In the years following a divorce, the great task is to begin reassembling life all over, to determine how to create the appropriate niche for the rest of your life.  Do you stay in the same community?  Will you be able to keep the same friends, or will they be friends for you ex instead?  Can they be friends for you both?  Will you have to move, if you haven’t already?  How will your relationship with your children change?  Will you be able to be a good parent alone?  Will the children understand who you are or end up with a skewed perspective of you and of the divorce?  Where will you celebrate the holidays?  What about church, will I need to go to a different one, or even to a different denomination?  Will people at my old church still accept me as a divorced person?  Would they at a different church?  God remains faithful (although sometimes that can be hard to see), but even your relationship with God is now under strain and scrutiny.  You are no longer a husband or wife; now your identity is single parent and divorcee.  Some of the characteristics of who you are will remain core to your identity, but with new life directions, there are some things you may choose to leave behind and some new ones you may choose to adopt or develop.  How will you decide which to keep and which to leave aside?  So many choices.  So many changes. 
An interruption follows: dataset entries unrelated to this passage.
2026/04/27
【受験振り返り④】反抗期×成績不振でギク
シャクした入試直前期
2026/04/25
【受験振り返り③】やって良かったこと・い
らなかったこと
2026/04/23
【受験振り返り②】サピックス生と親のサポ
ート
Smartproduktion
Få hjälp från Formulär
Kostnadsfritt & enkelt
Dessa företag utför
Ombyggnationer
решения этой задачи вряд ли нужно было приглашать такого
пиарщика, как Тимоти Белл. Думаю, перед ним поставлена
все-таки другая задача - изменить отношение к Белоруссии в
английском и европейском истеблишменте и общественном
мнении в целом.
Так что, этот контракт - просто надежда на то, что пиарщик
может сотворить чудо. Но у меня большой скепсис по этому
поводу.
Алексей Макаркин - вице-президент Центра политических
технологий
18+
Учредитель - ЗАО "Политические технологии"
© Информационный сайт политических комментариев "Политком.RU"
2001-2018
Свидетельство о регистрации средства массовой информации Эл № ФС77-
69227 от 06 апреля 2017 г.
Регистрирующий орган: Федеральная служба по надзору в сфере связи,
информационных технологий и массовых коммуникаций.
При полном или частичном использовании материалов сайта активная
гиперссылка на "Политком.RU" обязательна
It takes time to create a new niche, to find the meaningful new identity and reassemble the shattered pieces of your life into the new structure for the future.  Sometimes it takes a lot of trial and error.  Sometimes there are foolish choices made during a time of emotional craziness or vulnerability, choices that can cost a lot.  For a period of time you may retain many elements of your old life, but over time you find that some of them simply no longer fit.  God may well be leading into new directions for your future.
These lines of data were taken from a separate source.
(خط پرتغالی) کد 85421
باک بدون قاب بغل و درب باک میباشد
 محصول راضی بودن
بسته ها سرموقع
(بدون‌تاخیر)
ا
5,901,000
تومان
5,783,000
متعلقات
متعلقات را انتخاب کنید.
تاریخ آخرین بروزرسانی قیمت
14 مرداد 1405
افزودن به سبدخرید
Finding that new niche is perhaps one of the greatest challenges of divorce.  It takes time, because like the old niche, it will have to be built on discovery, experience and choices.  It reminds me of what I learned in archaeology about the buildings of ancient Israel.  Often, after a city was destroyed by war or fire, the time would come that people would resettle the area.  They would level the space, and build again by combining stones and other materials from the previous structures with new materials to form the new building.  In places where this happened time and again over the ages, the location would pile up into a mound, called a “tell.”  The new city was filled with new habitations, but was built on the remnants of the old buildings now gone. 


That seems to me to be an apt picture of rebuilding after divorce.  

There are things worth keeping and reusing. 

here are things that will be discarded.  

And there are new materials that must be added in order to create the new structures of your life.  

The result is a new home, a new life filled with new meanings, shaped by the past but designed in the process of building anew.  Just as they say Rome was not built in a day, neither will the new structure of your life.  Some of the materials of your old life now appear useless and may be discarded.  Some new ways are going to be necessary, and some of them will be a lot of fun, like a new adventure, while others may bring the sorrow and struggle that are necessary to build something new.  But there are some important pieces of who you are that have always been there, and have nothing to do with your former marriage and everything to do with who God created you to be.  Those precious character blocks that you and God have planted into your life can serve you well as guides for building the next niche for your life.  That niche may come in surprising ways, in the form of a new career, a new relationship, a new location, or a new kind of ministry and service to others.  It can work out into something very special.  After all, God is an expert at transforming things that awful, such as a cross, into something marvelous and new.